A prospective study of 84 patients with OSA (AHI > 10) revealed that 4–12 weeks of CPAP treatment significantly improved FMD. Interestingly, after 1 week of CPAP withdrawal, the brachial artery diameter dropped significantly compared with the week-12 visit, but the reduction in FMD was not statistically significant [109].
A study was done in France on 150 patients with severe OSA (AHI of 30 or more), who were using mandibular advancement devices (MAD) due to CPAP intolerance. After 2 months of effective MAD use (after a period for MAD optimisation), Gagnadoux et al. showed no significant change in the PAT [110]. However, prior studies on MAD have shown significant improvement in PAT [111] and equivalent response when MAD was compared to CPAP treatment in patients with OSA [112].
Because studies have shown that patients with OSA have higher levels of microcirculatory peroxynitrite (an oxidant and nitrating agent) deposits [113] and imbalanced arginase-1 to eNOS expressions [114], Krause et al. investigated the benefits of using arginase inhibitor 2(S)-amino-6-boronohexanoic (ABH) and the antioxidant N-acetylcysteine (NAC) on CIH-induced hypertensive rats to determine if this combination or either of them individually has any impact on hypertension and/or endothelial dysfunction [115]. While the rats were exposed to CIH for total of 35 days, the researchers started 2(S)-amino-6-boronohexanoic acid (ABH), N-acetylcysteine (NAC), or the combination (ABH/NAC) from day 14 until day 35. The researchers showed that CIH-induced hypertension was reverted by ABH, NAC, and the combination. However, only the combination of ABH and NAC reverted the vascular reactivity and oxidative stress in the CIH-induced rats.

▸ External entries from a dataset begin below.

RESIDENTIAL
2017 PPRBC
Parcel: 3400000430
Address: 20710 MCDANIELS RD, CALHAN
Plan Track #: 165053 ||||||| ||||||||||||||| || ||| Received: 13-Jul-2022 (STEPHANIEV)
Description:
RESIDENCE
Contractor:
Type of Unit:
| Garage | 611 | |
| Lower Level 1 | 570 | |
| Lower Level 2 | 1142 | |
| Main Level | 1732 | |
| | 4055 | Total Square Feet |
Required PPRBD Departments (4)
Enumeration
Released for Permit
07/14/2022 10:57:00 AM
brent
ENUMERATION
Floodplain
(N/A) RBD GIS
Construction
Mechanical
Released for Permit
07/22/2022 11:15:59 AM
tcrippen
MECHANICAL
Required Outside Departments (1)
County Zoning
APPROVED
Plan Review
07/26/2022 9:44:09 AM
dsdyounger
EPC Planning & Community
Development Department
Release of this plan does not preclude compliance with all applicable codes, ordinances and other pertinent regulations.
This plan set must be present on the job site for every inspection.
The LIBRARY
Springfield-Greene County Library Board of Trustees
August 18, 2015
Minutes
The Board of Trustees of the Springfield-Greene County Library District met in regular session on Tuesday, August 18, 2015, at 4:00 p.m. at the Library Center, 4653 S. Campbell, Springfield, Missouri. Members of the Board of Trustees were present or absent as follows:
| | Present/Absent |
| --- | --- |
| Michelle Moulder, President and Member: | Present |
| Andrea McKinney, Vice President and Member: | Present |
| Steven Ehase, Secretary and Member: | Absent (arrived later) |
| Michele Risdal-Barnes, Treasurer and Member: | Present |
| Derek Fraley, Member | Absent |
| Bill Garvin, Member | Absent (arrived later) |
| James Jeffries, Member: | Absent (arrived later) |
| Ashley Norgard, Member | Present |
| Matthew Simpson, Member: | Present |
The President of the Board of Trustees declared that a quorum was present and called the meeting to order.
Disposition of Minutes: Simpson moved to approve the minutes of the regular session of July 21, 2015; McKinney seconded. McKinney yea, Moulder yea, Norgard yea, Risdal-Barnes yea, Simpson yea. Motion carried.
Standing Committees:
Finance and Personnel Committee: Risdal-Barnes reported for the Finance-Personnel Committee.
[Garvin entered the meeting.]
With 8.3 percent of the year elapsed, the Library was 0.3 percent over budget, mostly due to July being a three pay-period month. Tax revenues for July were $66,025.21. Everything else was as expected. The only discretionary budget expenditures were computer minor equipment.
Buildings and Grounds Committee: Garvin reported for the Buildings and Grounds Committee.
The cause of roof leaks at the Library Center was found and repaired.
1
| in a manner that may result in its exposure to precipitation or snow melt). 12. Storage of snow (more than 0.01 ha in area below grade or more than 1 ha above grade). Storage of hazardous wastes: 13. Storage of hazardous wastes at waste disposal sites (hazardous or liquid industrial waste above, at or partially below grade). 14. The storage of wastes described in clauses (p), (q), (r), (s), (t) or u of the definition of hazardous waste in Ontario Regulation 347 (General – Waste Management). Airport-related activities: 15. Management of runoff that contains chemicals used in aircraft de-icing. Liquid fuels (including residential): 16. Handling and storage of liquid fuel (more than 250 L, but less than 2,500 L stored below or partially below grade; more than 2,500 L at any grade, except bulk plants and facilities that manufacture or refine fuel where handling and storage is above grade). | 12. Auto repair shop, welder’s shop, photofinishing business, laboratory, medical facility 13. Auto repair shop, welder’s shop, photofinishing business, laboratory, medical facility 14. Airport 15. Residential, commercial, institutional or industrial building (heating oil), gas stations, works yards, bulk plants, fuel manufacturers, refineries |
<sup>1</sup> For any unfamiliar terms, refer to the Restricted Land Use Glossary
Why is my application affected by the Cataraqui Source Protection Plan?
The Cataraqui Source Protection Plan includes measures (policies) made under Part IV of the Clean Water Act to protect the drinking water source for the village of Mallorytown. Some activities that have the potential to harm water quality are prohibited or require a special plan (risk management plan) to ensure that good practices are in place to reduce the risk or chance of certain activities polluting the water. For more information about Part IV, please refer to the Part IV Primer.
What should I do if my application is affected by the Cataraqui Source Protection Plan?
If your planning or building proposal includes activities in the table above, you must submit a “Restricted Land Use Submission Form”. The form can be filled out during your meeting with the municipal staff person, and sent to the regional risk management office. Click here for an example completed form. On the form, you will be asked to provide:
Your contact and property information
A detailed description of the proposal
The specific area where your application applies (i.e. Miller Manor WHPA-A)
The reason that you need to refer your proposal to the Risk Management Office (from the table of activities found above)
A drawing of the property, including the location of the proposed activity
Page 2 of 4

Furthermore, fasudil, a ROCK inhibitor, was studied by Li et al. in rat models with induced CIH [44]. They showed that fasudil treatment reduced endothelial dysfunction markers significantly (improved vascular response, increased NO levels in serum and aortic tissues, decreased ET-1 in serum and aortic tissue, and decreased the expression of RhoA and ROCK-2 protein) in the CIH group.
Discussion
Obstructive sleep apnoea is a highly prevalent disease in the obese population, especially in diabetic and hypertensive subjects. Moderate to severe OSA is a well-known cause of CIH, which in turn is considered to be a contributor to atherosclerosis. Despite the existence of many studies that have demonstrated the link between OSA and atherosclerosis, other studies have not clearly shown that OSA treatment is a significant risk factor modification for atherosclerosis. However, several other studies have demonstrated that reversing CIH does appear to be protective. Despite these controversial data, it seems that there is a trend towards the benefits of OSA treatment on CVD. We believe that the future is promising despite the need for larger prospective clinical and long-term studies to determine the impact of OSA treatment on atherosclerosis and to help define future guidelines.